R – Ah, meus tios todos eram comerciantes mais fortes mesmo (risos). A família do meu pai tinha aquela fábrica de colchas Vitória, uma fábrica enorrme. Nós visitamos a família quando eles inauguraram, tudo. E outra era casa de tecido de seda, ali embaixo também naquela descida lá que vai dar na Rua 25 de março também. Ponto bom de comércio mesmo é Ladeira General Carneiro, que vai dar no Dom Pedro, é um prédio muito grande, tinha uma porção de partes assim que abriam, ficava uma porção de portas, e era tudo a loja de um dos meus tios. Naquele tempo, ele até gravou um disco, que coisa, não? Pensa, poxa, hoje é tanta coisa por causa de disco e ele já tinha disco que deu pra toda família, ele tocando e cantando. Ele cantava, gostava de cantar. Mas dizem que o meu avô, lá na Síria, que já era negócio com o bicho da seda, não sei o quê, ele já vem entendendo de tecido lá de longe (risos). Mas eu não vi o meu avô, não conheci, nenhum deles.
P/1 – E a senhora se lembra de andar por entre esses lugares, entre o comércio do seu pai, dos seus tios, e de ver alguma vitrine que te chamou a atenção, algum lugar que você sempre parava pra dar uma olhada?
R – Ah, eu andava sempre correndo porque tinha que ir na escola, tinha que ajudar e voltar pra casa, então, era uma vida corrida. Eu andava aquele Parque Dom Pedro II pra chegar lá na 25, na Cantareira, tudo sempre correndo.
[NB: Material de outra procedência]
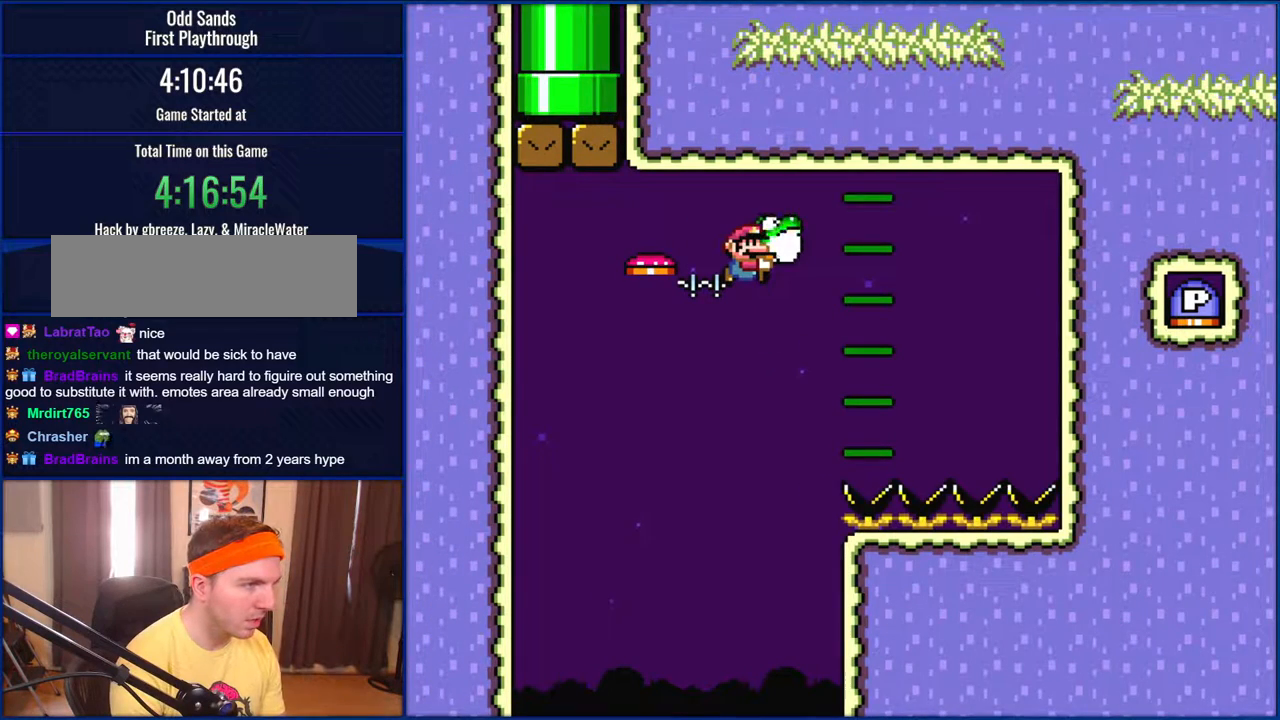
{"buttons": ["B", "Y", "DPAD_RIGHT"], "events": [[400, "DPAD_RIGHT", "down"]]}
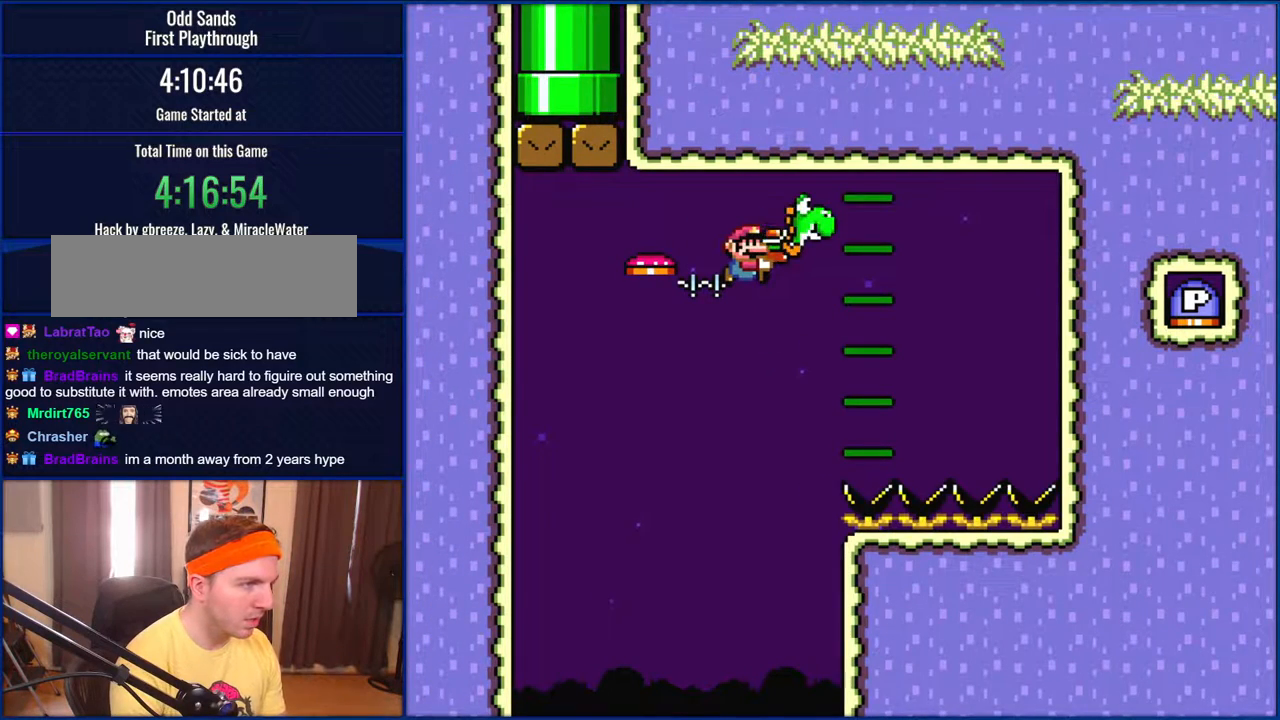
{"buttons": ["B", "Y", "DPAD_RIGHT"], "events": []}
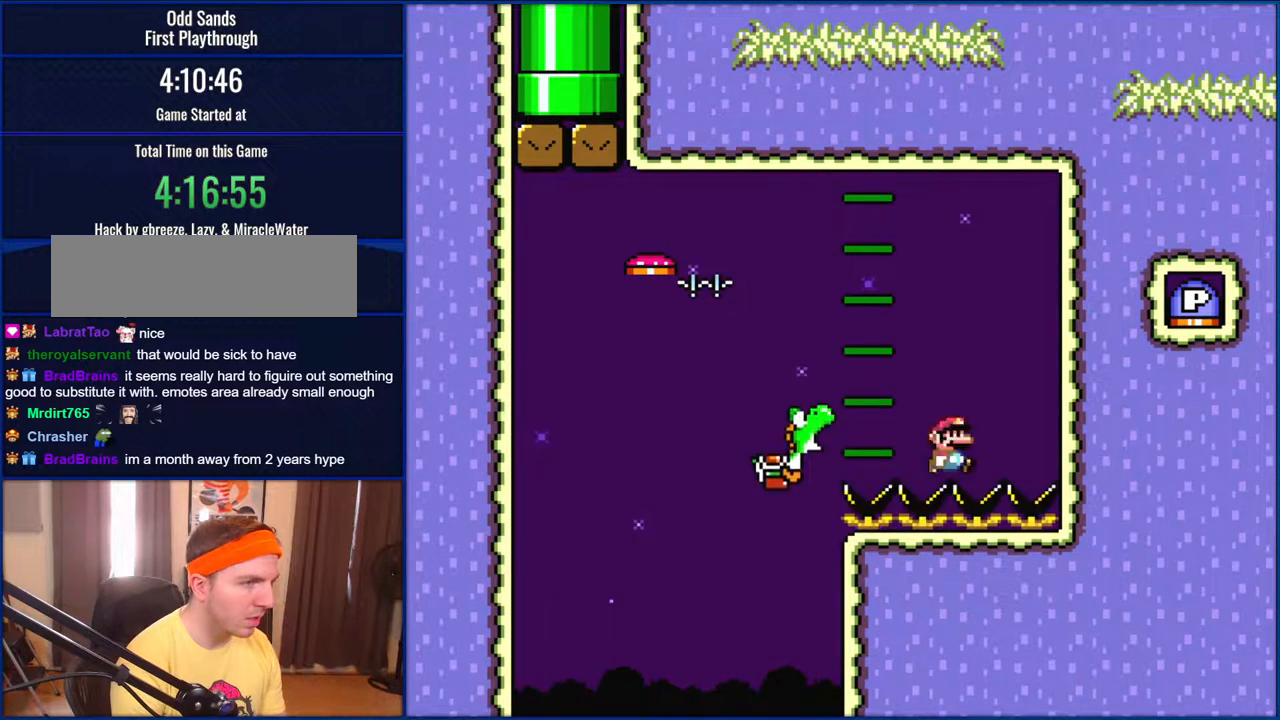
{"buttons": ["Y"], "events": [[33, "DPAD_RIGHT", "up"], [67, "B", "up"], [133, "DPAD_LEFT", "down"], [267, "DPAD_LEFT", "up"]]}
Depois, nós fomos abrir o negócio lá onde agora eu moro lá naquela rua, foi por causa de ter o negócio ali, meu irmão resolveu comprar a casa ali pra mim, aí eu fiquei ali perto, uma quadra.
P/1 – E a senhora tem alguma lembrança do comércio na infância? O que a senhora lembra desse período de perceber como que era?
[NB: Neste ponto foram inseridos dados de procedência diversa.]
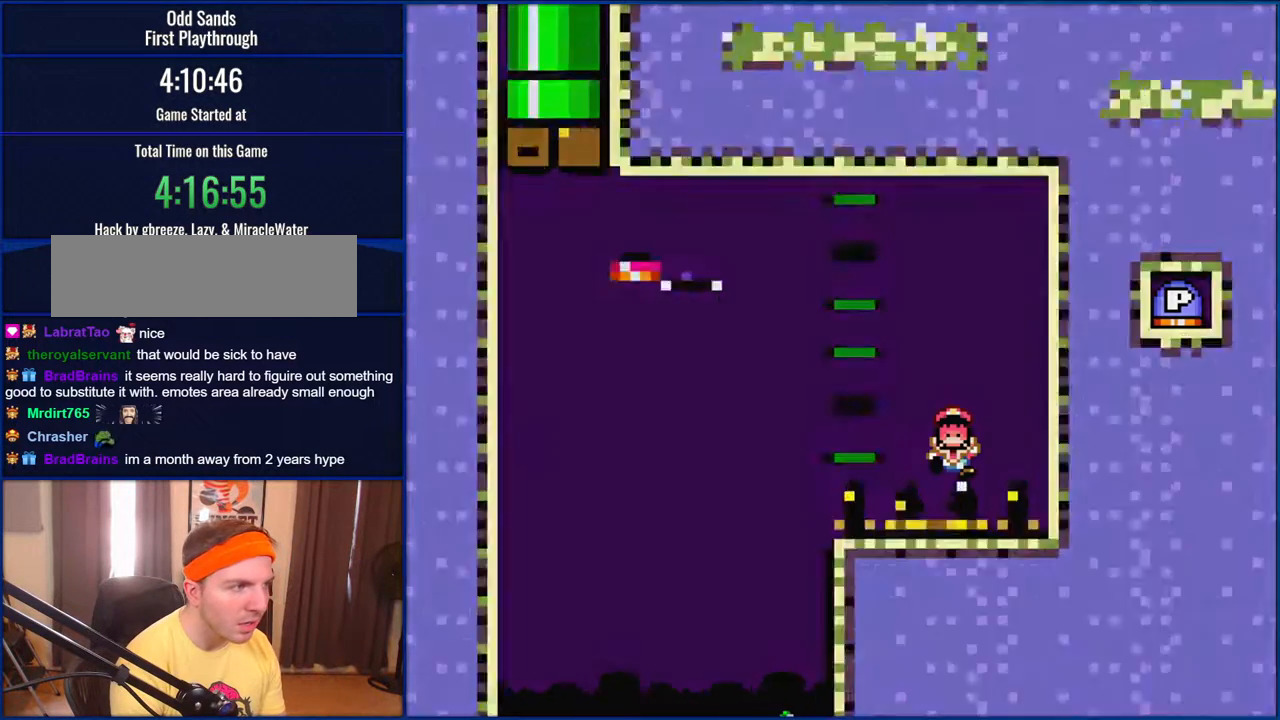
{"buttons": ["Y"], "events": []}
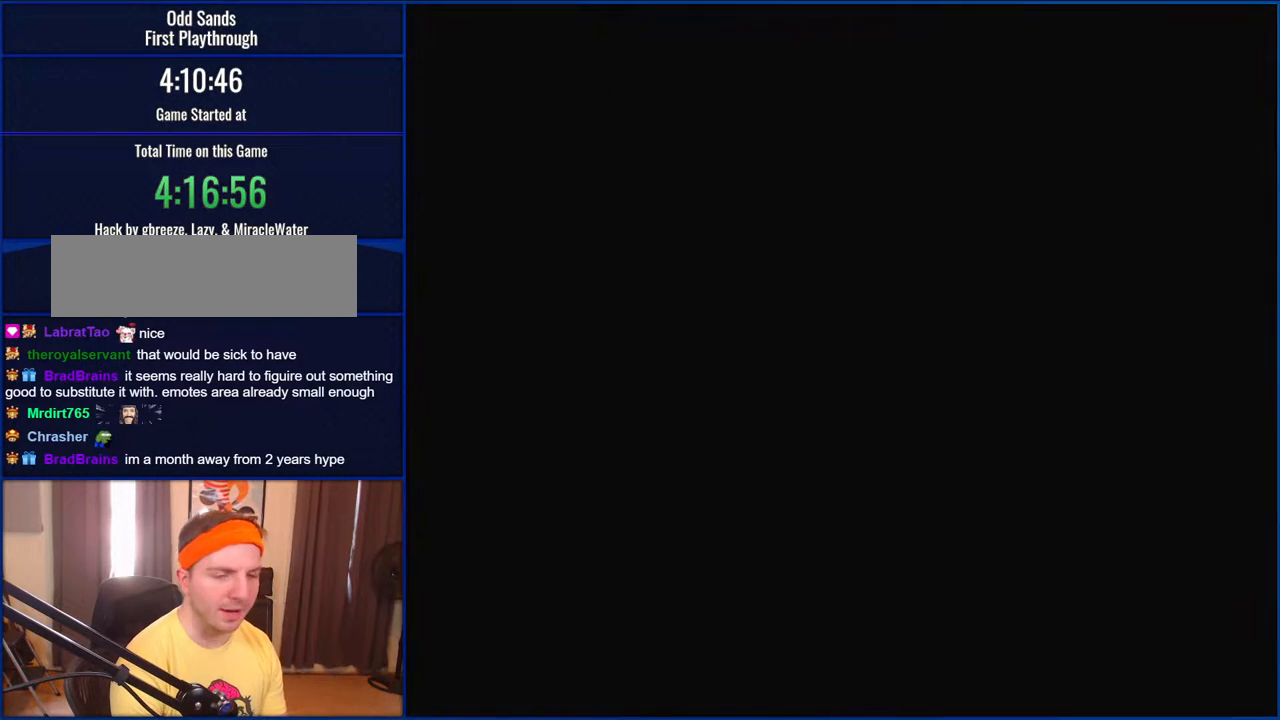
{"buttons": ["Y"], "events": []}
R – Eu ajudava nisso, de dar o serviço pras costureiras. Eu era menina, mas eu já tinha que ter responsabilidade, né? Porque eu que dividia, marcava o que elas levavam e traziam, não tinha muita folga, não. Um pouco antes, quando eu ia no Parque Dom Pedro II, lá tinha o maestro. Eu até ganhei um curso de piano, o maestro ficava tocando e a gente sentava tudo no chão e ficava cantando. Depois, um dia ele perguntou se eu queria estudar piano, eu disse: “Capaz, né?”. Não deu pra mim, não, mas ele me deu um curso lá na Silveira Martins, era uma escola boa de piano que tinha na Rua Silveira Martins, agora tá pra outro lado, já, ela foi longe. Mas ele me deu o curso e eu comecei, mas depois eu não tinha queda e desisti. Como no SESC também, tinha o curso de violino, também fui fazer o curso de violino lá, comecei, teve uma apresentação uma vez, foi muito bonito, tudo, depois eu não dava pra isso, não dava pra música.
P/2 – A senhora contou que o seu pai veio a convite dos seus tios que já estavam aqui, né?
R – É.
P/2 – Então, ele teve um apoio por parte dos parentes dele. Mas mesmo assim, você poderia contar como foi a adaptação dele aqui no Brasil? A questão de língua inclusive. E também, essa região em que a senhora morou e abriu as lojas, era muito marcada pela presença da comunidade sírio-libanesa. Como é que foi a relação com essa comunidade nessa época que o seu pai abriu o comércio, e na época que a senhora abriu o comércio. Como o seu pai se adaptou ao Brasil?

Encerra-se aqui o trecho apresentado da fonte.